Full statement here.

Where No Apartment Has Gone Before

Some days, the comedy just writes itself (from Gear Factor):

“…Tony Alleyne, a British man…converted his entire apartment into a replica of the starship Voyager. What began as a simple weekend project converting his refrigerator into a faux warp coil became an all-out compulsion to create a totally immersive Star Trek environment after his wife left him (apparently because of the refrigerator thing)…Unfortunately, starships ain’t cheap. Alleyne racked up 100,000 pounds of credit card debt financing his endeavor and has now filed for bankruptcy.”

IRS to Tax Your World of Warcraft Booty?

Julian Dibbell has an interesting piece in the Jan/Feb issue of Legal Affairs where he explores the idea of whether the trading of virtual “goods” in virtual worlds could constitute an income-generating, and therefore, taxable exchange under the IRS rules of barter. This may sound ridiculous on the face of it, but because virtual world goods now have real-world market values, there is a legal argument here (albeit an unsettling one for anybody who plays online multiplayer games or hangs out in SecondLife). The good news is that, when he pursued the question with IRS officials, they cocked their heads to the side like dogs hearing a high-pitched noise, i.e. don’t expect to see 1099 forms shipping with multiplayer games anytime soon.

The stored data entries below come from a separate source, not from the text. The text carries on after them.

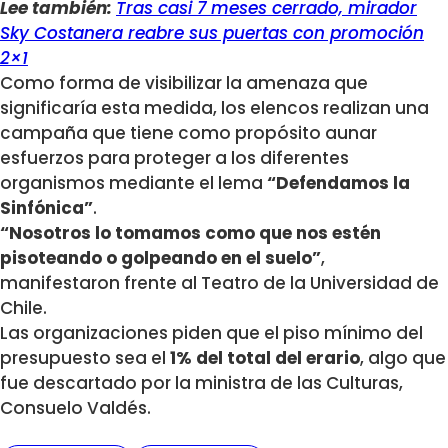
Lee también:
Tras casi 7 meses cerrado, mirador
Sky Costanera reabre sus puertas con promoción
2×1
Como forma de visibilizar la amenaza que
significaría esta medida, los elencos realizan una
campaña que tiene como propósito aunar
esfuerzos para proteger a los diferentes
organismos mediante el lema
“Defendamos la
Sinfónica”
.
“Nosotros lo tomamos como que nos estén
pisoteando o golpeando en el suelo”
,
manifestaron frente al Teatro de la Universidad de
Chile.
Las organizaciones piden que el piso mínimo del
presupuesto sea el
1% del total del erario
, algo que
fue descartado por la ministra de las Culturas,
Consuelo Valdés.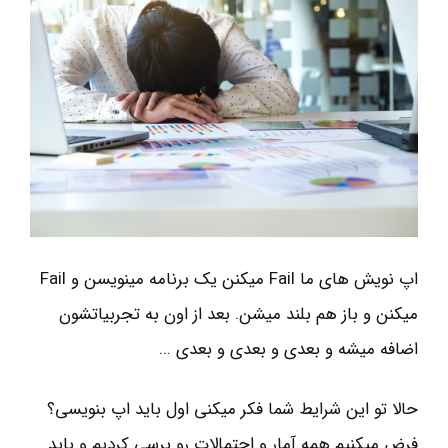
اپ نویش های ما Fail میکنن یک برنامه مینویسن و Fail
میکنن و باز هم بلند میشن. بعد از اون به تجربیاتشون
اضافه میشه و بعدی و بعدی و بعدی ...
حالا تو این شرایط شما فکر میکنی اول باید اپ بنویسی؟
فرض میکنیم همه آمار و احتمالات رو برسی کردیم و باید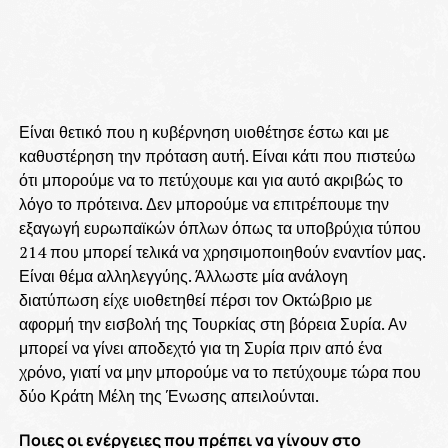
Είναι θετικό που η κυβέρνηση υιοθέτησε έστω και με
καθυστέρηση την πρόταση αυτή. Είναι κάτι που πιστεύω
ότι μπορούμε να το πετύχουμε και για αυτό ακριβώς το
λόγο το πρότεινα. Δεν μπορούμε να επιτρέπουμε την
εξαγωγή ευρωπαϊκών όπλων όπως τα υποβρύχια τύπου
214 που μπορεί τελικά να χρησιμοποιηθούν εναντίον μας.
Είναι θέμα αλληλεγγύης. Άλλωστε μία ανάλογη
διατύπωση είχε υιοθετηθεί πέρσι τον Οκτώβριο με
αφορμή την εισβολή της Τουρκίας στη βόρεια Συρία. Αν
μπορεί να γίνει αποδεχτό για τη Συρία πριν από ένα
χρόνο, γιατί να μην μπορούμε να το πετύχουμε τώρα που
δύο Κράτη Μέλη της Ένωσης απειλούνται.
Ποιες οι ενέργειες που πρέπει να γίνουν στο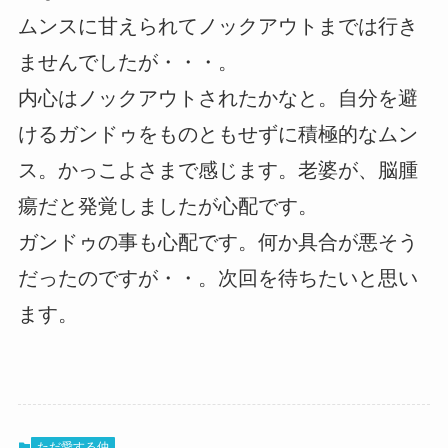
ムンスに甘えられてノックアウトまでは行き
ませんでしたが・・・。
内心はノックアウトされたかなと。自分を避
けるガンドゥをものともせずに積極的なムン
ス。かっこよさまで感じます。老婆が、脳腫
瘍だと発覚しましたが心配です。
ガンドゥの事も心配です。何か具合が悪そう
だったのですが・・。次回を待ちたいと思い
ます。
ただ愛する仲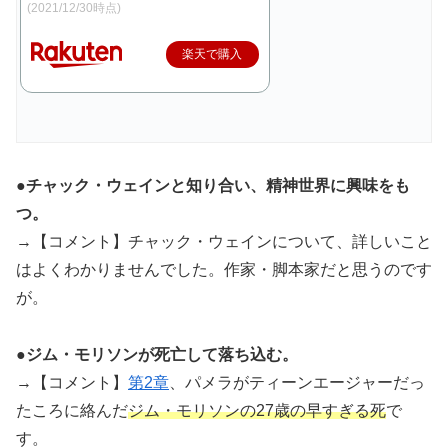
(2021/12/30時点)
楽天で購入
●チャック・ウェインと知り合い、精神世界に興味をも
つ。
→【コメント】チャック・ウェインについて、詳しいこと
はよくわかりませんでした。作家・脚本家だと思うのです
が。
●ジム・モリソンが死亡して落ち込む。
→【コメント】
第2章
、パメラがティーンエージャーだっ
たころに絡んだ
ジム・モリソンの27歳の早すぎる死
で
す。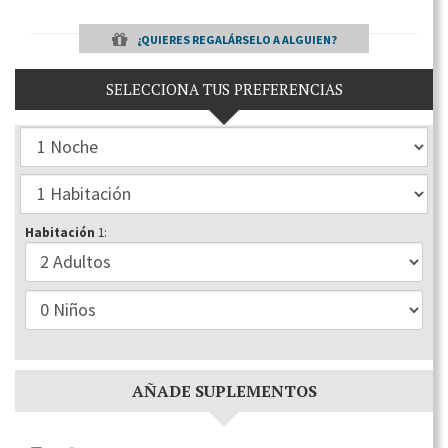
¿QUIERES REGALÁRSELO A ALGUIEN?
SELECCIONA TUS PREFERENCIAS
Habitación
1:
AÑADE SUPLEMENTOS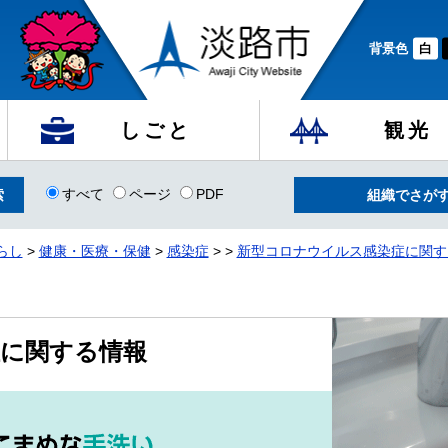
背景色
白
しごと
観光
すべて
ページ
PDF
組織でさが
らし
>
健康・医療・保健
>
感染症
>
>
新型コロナウイルス感染症に関す
に関する情報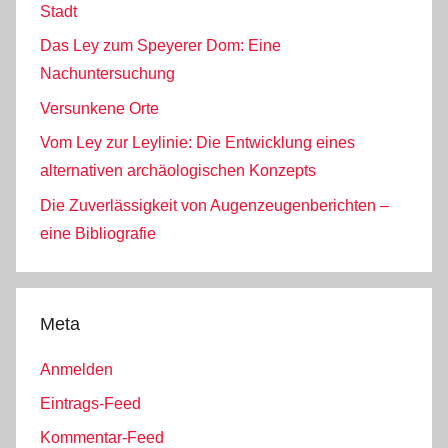
Stadt
Das Ley zum Speyerer Dom: Eine
Nachuntersuchung
Versunkene Orte
Vom Ley zur Leylinie: Die Entwicklung eines
alternativen archäologischen Konzepts
Die Zuverlässigkeit von Augenzeugenberichten –
eine Bibliografie
Meta
Anmelden
Eintrags-Feed
Kommentar-Feed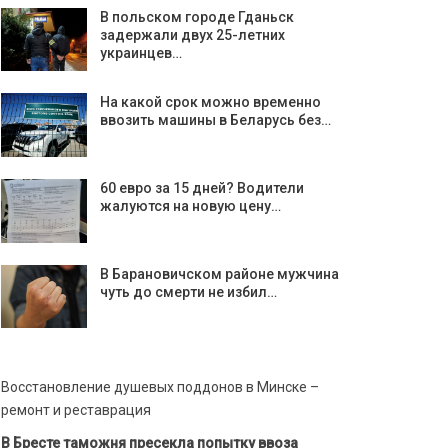
В польском городе Гданьск
задержали двух 25-летних
украинцев…
На какой срок можно временно
ввозить машины в Беларусь без…
60 евро за 15 дней? Водители
жалуются на новую цену…
В Барановичском районе мужчина
чуть до смерти не избил…
Восстановление душевых поддонов в Минске –
ремонт и реставрация
В Бресте таможня пресекла попытку ввоза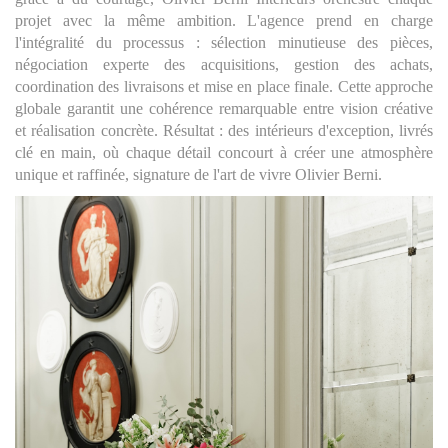
projet avec la même ambition. L'agence prend en charge
l'intégralité du processus : sélection minutieuse des pièces,
négociation experte des acquisitions, gestion des achats,
coordination des livraisons et mise en place finale. Cette approche
globale garantit une cohérence remarquable entre vision créative
et réalisation concrète. Résultat : des intérieurs d'exception, livrés
clé en main, où chaque détail concourt à créer une atmosphère
unique et raffinée, signature de l'art de vivre Olivier Berni.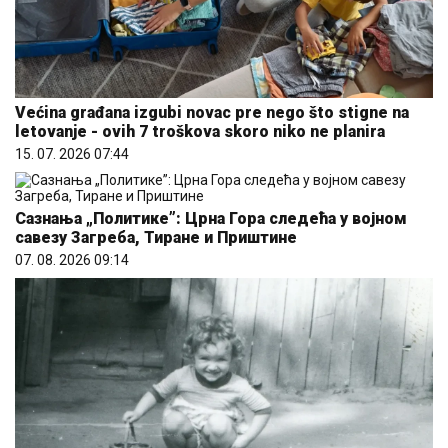
Većina građana izgubi novac pre nego što stigne na
letovanje - ovih 7 troškova skoro niko ne planira
15. 07. 2026 07:44
Сазнања „Политике”: Црна Гора следећа у војном
савезу Загреба, Тиране и Приштине
07. 08. 2026 09:14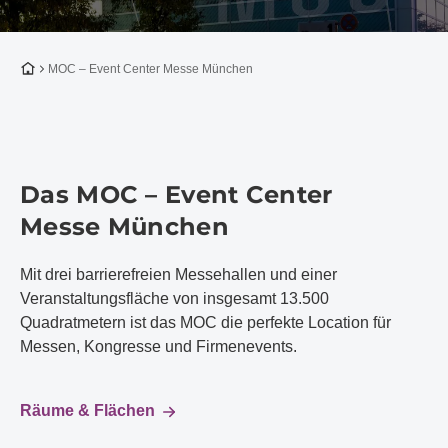
Zur Startseite
MOC – Event Center Messe München
Das MOC – Event Center
Messe München
Mit drei barrierefreien Messehallen und einer
Veranstaltungsfläche von insgesamt 13.500
Quadratmetern ist das MOC die perfekte Location für
Messen, Kongresse und Firmenevents.
Räume & Flächen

New Threat to AOL Chat: Turing Worm

C|Net is reporting that there’s a new worm going ’round the Net, but this one’s got a clever twist: it’s actually an AOL chatbot that sweet talks people into downloading the worm. Like most of these scams, the bot lacks proper grammar and syntax, but that’s not exactly symptomatic of just the worm… it applies to most people I talk to on IM.